++++ Extracted entries ++++
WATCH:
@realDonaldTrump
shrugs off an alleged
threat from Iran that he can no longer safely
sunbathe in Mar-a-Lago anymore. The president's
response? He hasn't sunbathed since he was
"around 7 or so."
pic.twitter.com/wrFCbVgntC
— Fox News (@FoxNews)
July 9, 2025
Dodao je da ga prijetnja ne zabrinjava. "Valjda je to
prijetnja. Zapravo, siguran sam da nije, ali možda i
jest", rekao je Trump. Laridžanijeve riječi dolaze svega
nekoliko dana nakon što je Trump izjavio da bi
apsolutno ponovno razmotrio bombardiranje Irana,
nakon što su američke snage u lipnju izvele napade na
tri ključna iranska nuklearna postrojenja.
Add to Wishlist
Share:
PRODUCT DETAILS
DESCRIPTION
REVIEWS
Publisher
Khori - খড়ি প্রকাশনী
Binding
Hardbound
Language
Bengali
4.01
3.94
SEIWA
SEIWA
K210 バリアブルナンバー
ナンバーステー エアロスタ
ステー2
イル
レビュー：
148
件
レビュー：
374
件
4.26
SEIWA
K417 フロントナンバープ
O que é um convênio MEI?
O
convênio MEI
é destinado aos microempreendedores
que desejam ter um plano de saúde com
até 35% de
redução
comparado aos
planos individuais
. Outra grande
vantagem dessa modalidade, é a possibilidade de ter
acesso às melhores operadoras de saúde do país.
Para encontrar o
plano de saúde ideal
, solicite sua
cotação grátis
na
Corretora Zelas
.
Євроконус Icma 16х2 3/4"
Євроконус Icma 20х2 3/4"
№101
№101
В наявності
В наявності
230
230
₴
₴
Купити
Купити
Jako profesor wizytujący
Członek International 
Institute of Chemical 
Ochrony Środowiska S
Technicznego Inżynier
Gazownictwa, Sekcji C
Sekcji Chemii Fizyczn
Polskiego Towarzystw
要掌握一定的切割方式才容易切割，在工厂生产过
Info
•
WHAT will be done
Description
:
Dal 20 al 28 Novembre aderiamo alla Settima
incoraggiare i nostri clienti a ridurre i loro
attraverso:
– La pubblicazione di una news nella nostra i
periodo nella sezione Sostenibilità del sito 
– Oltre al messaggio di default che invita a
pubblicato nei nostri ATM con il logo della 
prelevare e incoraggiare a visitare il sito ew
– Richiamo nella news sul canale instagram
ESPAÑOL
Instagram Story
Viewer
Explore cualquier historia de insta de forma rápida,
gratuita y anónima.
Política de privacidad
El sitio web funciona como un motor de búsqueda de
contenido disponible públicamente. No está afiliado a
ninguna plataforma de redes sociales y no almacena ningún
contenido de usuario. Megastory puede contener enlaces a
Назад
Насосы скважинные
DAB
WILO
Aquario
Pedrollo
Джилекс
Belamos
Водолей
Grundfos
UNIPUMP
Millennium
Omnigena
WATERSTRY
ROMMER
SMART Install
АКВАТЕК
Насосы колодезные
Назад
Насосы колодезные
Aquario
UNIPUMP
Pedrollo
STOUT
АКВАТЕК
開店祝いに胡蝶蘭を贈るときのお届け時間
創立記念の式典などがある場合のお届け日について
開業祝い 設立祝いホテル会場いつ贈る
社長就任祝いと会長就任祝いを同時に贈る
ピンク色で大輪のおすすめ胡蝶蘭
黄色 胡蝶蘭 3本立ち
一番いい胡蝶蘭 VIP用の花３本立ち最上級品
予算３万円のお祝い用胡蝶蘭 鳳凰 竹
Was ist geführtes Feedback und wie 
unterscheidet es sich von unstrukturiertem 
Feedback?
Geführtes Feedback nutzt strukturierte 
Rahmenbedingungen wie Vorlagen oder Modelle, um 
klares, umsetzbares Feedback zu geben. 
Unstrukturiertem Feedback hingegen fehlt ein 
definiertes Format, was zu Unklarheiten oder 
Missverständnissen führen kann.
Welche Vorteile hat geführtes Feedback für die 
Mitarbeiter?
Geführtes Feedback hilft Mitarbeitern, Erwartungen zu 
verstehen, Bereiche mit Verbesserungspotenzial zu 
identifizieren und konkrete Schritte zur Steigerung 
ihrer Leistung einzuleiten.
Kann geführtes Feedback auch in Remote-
++++
++++ Extracted entries ++++
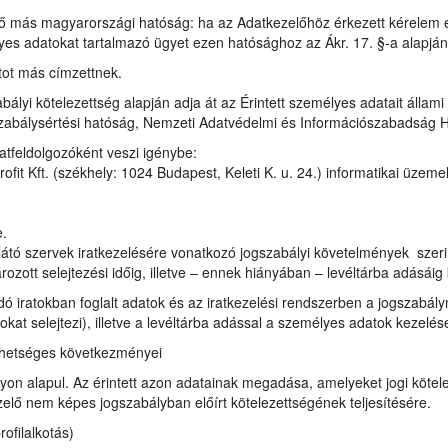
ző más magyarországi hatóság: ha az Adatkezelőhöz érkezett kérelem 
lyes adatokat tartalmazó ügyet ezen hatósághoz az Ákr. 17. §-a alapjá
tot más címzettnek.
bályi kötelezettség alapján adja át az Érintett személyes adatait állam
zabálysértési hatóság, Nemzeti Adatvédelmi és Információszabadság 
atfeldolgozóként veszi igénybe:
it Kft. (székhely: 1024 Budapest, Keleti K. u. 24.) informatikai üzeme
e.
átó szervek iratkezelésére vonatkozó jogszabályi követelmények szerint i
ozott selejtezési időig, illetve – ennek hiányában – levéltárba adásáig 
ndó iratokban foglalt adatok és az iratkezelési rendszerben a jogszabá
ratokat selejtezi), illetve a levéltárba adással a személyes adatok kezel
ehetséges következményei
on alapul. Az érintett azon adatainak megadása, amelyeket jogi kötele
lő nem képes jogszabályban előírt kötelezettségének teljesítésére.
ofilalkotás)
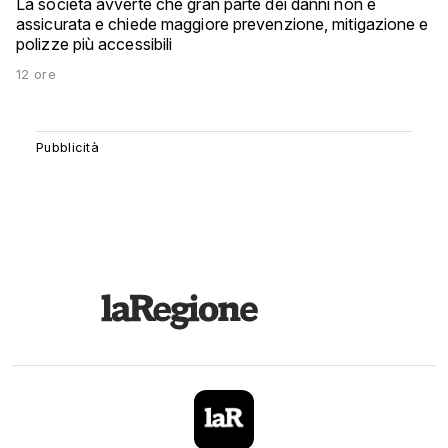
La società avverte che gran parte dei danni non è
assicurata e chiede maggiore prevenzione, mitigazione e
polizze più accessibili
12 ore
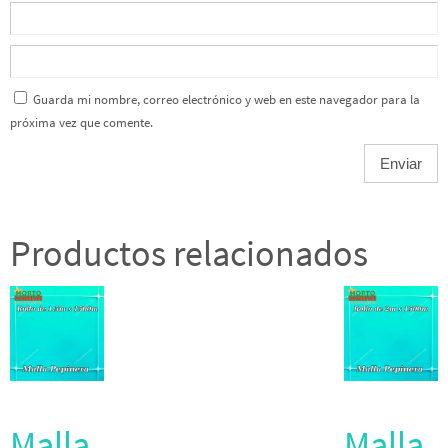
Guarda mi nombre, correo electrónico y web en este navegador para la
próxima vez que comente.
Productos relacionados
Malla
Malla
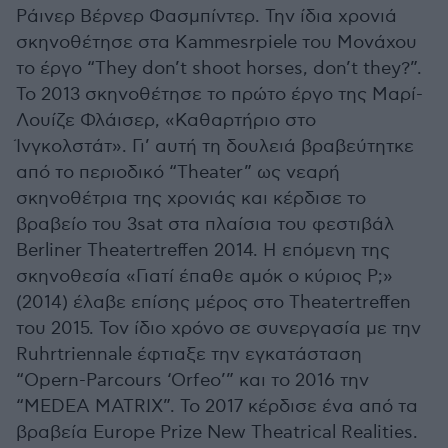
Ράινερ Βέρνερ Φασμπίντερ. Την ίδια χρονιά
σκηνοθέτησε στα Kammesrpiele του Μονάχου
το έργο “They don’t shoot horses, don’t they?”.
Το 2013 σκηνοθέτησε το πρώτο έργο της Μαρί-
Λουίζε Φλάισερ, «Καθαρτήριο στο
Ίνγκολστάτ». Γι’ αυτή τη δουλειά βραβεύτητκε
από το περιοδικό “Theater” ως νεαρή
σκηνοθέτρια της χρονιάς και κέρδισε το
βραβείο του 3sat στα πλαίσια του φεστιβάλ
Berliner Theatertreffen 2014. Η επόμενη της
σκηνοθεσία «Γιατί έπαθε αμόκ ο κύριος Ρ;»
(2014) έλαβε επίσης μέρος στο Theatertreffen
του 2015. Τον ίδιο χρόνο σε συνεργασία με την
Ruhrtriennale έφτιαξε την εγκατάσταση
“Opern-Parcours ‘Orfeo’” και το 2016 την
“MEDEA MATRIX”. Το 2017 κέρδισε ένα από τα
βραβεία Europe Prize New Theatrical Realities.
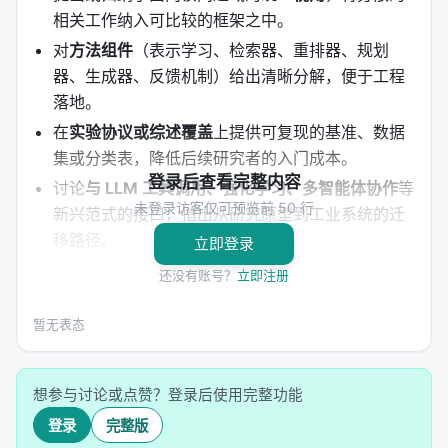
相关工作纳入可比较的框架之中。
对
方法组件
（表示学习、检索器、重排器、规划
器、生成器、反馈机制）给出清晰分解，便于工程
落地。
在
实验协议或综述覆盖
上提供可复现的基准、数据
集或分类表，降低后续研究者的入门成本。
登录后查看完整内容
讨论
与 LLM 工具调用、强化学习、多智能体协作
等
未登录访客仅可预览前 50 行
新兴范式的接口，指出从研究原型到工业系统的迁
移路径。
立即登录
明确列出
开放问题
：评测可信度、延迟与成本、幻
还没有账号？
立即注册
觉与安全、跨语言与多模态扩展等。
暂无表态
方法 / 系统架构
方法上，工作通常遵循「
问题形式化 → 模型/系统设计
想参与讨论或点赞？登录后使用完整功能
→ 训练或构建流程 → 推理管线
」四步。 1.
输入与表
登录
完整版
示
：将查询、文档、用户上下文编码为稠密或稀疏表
++++
> [What you should do]
Find all the lines with "illetve" in the data and copy them.

> [Solution]
ozott selejtezési időig, illetve – ennek hiányában – levéltárba adásáig 
ratokat selejtezi), illetve a levéltárba adással a személyes adatok kezel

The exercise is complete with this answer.